--- WORK REQUIRED ---
Write the next few paragraphs of the text on students expecting grades for effort, picking up after its final sentence.

--- EXERCISE PASSAGE ---
....................

My generation was prepared for university by high school teachers with little interest in how we “felt” about the subjects they taught, and a great deal of interest in what we actually knew. Grades were awarded according to the degree of one’s knowledge and one’s rhetorical skills in presentation. Motivation and performance were thus joined in elegant symbiosis.
Well, that was then. According to a just-published study by Ellen Greenberger, a professor of psychology and social behaviour at the University of California-Irvine, two-thirds of university students today believe that if they’re “trying hard,” their grades should reflect their effort, not their actual achievement. One-third of the 400 undergrads interviewed for the study felt they deserved a B- grade just for attending most of a course’s classes.
These students are the product of a decades-long, therapeutic educational culture in which personal self-esteem is privileged over knowledge, coherence of expression and academic integrity. Their chutzpah is the logical conclusion to a pre-university lifetime of reassurance from teachers that everything they said or wrote was “creative,” even if it was full of objective mistakes.

....................

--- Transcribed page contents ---

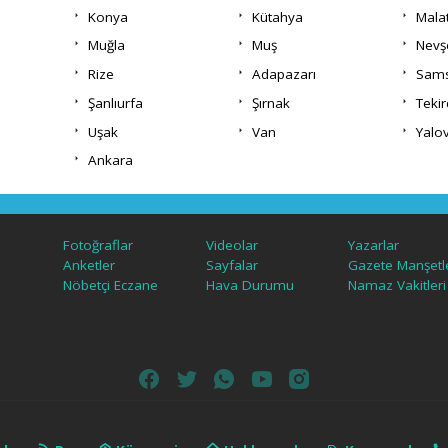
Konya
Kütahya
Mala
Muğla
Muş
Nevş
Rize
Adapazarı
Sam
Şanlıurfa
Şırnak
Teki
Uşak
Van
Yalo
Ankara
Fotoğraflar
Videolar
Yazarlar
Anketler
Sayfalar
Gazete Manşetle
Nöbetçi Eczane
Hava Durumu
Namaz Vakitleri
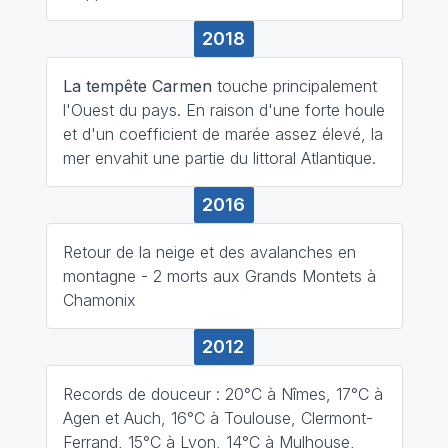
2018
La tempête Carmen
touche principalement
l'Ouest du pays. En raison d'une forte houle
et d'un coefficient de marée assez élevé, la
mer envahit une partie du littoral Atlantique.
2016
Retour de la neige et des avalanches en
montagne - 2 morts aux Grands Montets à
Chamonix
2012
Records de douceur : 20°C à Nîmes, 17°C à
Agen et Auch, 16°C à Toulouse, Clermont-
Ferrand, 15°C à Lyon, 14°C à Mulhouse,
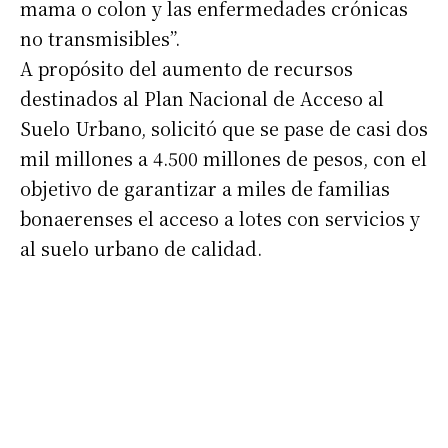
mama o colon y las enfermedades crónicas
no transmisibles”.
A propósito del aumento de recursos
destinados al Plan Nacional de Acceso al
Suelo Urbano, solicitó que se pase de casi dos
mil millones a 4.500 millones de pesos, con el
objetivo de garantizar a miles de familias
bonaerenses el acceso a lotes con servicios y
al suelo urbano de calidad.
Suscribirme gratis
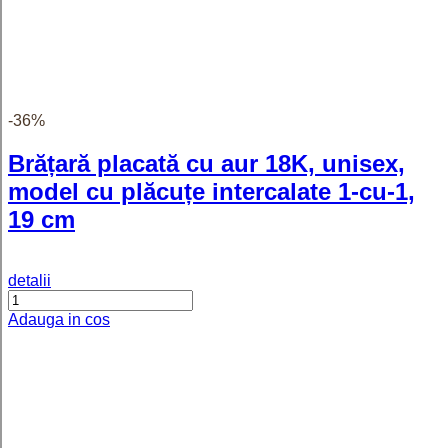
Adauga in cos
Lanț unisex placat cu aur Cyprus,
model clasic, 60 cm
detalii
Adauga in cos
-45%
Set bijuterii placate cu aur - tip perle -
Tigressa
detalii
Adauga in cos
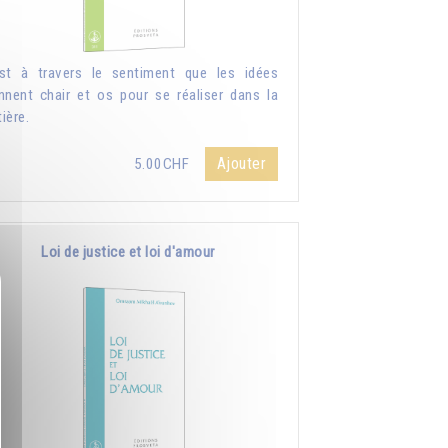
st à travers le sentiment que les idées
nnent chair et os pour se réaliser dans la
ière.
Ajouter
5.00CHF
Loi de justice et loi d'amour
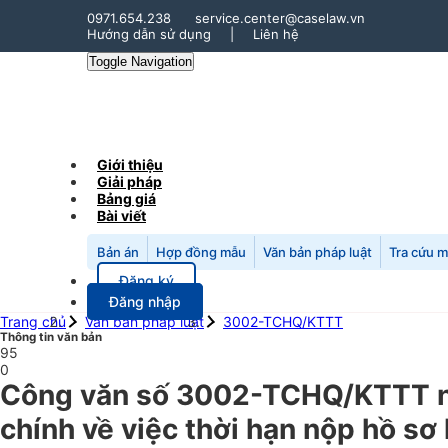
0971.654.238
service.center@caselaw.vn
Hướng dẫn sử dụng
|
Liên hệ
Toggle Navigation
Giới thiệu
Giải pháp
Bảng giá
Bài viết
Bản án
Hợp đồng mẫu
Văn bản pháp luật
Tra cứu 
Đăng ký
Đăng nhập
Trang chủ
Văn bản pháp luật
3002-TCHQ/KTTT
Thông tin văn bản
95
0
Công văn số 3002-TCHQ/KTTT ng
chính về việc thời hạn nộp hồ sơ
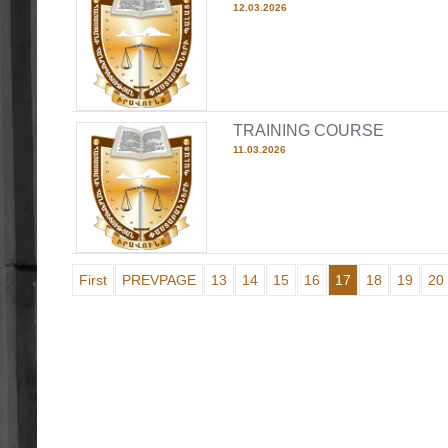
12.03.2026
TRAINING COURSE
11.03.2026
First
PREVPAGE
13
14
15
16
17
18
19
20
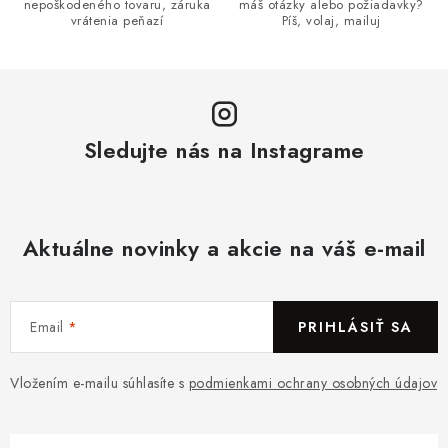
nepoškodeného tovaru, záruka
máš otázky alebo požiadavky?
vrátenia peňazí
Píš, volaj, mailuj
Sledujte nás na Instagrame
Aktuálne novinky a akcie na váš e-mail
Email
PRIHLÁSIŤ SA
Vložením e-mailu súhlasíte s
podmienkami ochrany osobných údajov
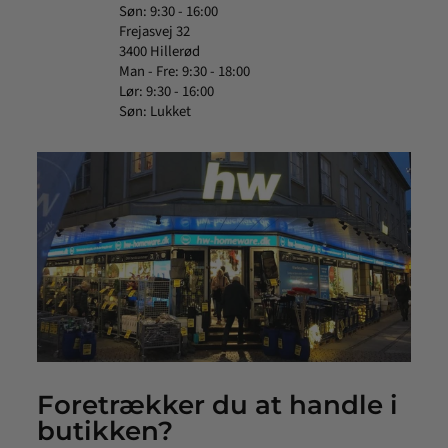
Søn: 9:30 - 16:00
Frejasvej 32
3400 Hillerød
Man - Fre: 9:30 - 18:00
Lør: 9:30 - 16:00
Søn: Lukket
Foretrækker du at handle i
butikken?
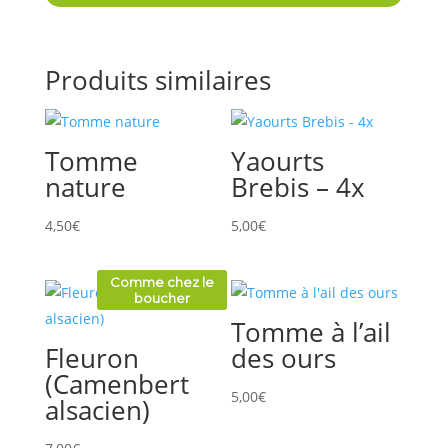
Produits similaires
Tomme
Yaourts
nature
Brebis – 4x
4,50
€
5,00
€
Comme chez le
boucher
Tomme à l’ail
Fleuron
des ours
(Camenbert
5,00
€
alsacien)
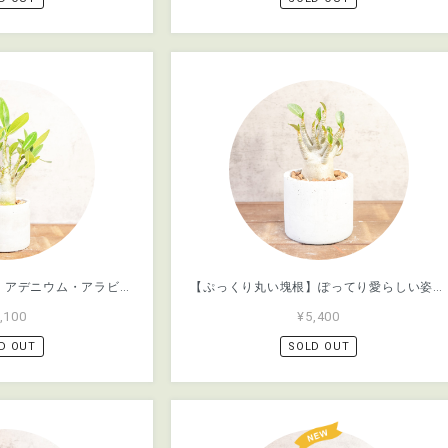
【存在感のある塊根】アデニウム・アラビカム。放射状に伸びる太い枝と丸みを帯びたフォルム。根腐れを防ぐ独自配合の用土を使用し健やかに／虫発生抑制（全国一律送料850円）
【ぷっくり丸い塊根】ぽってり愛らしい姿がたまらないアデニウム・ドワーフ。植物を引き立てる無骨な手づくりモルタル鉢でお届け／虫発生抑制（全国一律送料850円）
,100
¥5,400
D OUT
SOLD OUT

....................

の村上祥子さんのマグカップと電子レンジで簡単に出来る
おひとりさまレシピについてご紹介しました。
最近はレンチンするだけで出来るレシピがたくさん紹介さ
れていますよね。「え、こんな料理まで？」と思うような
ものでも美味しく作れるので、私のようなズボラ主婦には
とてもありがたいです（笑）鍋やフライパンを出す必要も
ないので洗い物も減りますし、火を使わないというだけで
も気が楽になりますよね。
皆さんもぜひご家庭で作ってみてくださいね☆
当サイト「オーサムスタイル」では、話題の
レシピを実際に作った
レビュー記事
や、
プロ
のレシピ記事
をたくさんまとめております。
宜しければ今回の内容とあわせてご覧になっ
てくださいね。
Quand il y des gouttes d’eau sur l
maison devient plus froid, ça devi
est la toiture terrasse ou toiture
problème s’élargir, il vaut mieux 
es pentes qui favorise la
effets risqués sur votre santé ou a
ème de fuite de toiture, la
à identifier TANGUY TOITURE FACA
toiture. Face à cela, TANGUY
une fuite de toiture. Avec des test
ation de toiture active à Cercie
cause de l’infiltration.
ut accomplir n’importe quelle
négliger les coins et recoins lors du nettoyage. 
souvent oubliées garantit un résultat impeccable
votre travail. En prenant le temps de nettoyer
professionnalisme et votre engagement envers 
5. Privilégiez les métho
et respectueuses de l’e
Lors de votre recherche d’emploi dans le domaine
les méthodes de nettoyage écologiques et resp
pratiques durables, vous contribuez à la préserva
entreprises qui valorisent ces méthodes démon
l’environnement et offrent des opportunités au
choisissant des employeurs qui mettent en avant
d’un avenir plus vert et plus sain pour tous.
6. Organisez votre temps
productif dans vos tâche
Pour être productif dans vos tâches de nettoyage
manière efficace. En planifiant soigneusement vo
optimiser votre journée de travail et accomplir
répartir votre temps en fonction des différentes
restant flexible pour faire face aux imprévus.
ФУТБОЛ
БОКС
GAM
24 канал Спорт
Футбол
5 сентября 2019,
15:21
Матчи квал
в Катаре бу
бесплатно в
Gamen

....................

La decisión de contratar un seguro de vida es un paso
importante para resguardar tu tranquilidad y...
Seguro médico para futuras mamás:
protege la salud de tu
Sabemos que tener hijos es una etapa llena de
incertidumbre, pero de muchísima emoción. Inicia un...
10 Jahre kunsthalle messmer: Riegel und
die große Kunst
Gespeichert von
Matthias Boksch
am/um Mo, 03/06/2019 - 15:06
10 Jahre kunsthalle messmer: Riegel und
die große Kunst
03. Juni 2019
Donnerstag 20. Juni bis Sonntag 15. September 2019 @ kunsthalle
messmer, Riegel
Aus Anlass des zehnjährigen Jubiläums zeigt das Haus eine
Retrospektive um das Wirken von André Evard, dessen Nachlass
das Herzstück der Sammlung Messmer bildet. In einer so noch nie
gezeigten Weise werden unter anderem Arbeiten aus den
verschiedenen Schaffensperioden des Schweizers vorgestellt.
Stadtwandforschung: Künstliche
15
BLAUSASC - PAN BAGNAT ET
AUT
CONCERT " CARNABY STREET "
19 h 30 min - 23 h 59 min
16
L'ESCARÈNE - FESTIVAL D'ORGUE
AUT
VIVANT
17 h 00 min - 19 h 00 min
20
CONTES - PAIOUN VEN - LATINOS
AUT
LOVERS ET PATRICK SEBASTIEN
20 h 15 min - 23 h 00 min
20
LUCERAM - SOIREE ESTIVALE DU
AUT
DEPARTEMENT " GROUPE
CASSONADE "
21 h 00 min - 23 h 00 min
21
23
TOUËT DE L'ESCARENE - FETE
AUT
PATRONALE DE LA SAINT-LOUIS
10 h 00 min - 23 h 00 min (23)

....................

--- TASK RESPONSE ---
The self-esteem movement began in the 1970s, when ideology-inspired social engineering — the aim to “construct” a happy, confident person — replaced knowledge-based learning as an educators’ mandate. The idea was to reduce the supposedly bad stress caused by competition and objective standards, whose disparate consequences were thought to undermine less successful children’s fragile self-esteem. Instead of linking reward to achievement, children were rewarded for completing tasks, basically just for showing up.
All children were thenceforth to receive gold stars, not just the elite few. Predictably (by any non-intellectual), the effect was to render gold stars equally worthless in the eyes of indifferent and aspirational students alike. It didn’t take long to inculcate the unrealistic and actually quite harmful idea that self-esteem is an entitlement, not striving’s reward.
In their 2007 book, Ivory Tower Blues: A University System In Crisis, University of Western Ontario professors James E. Côté and Anton L. Allahar indict the self-esteem movement as a principal reason for the increasing dysfunctionality of the university system today: “Students with high self-esteem based on false feedback are much more difficult to teach because many cannot take criticism and feedback without assuming that it is personal. Experimental research suggests that such people attempt to preserve their self-esteem, not by altering their behaviour so that it becomes more based in reality, but by attacking the source of the threat.”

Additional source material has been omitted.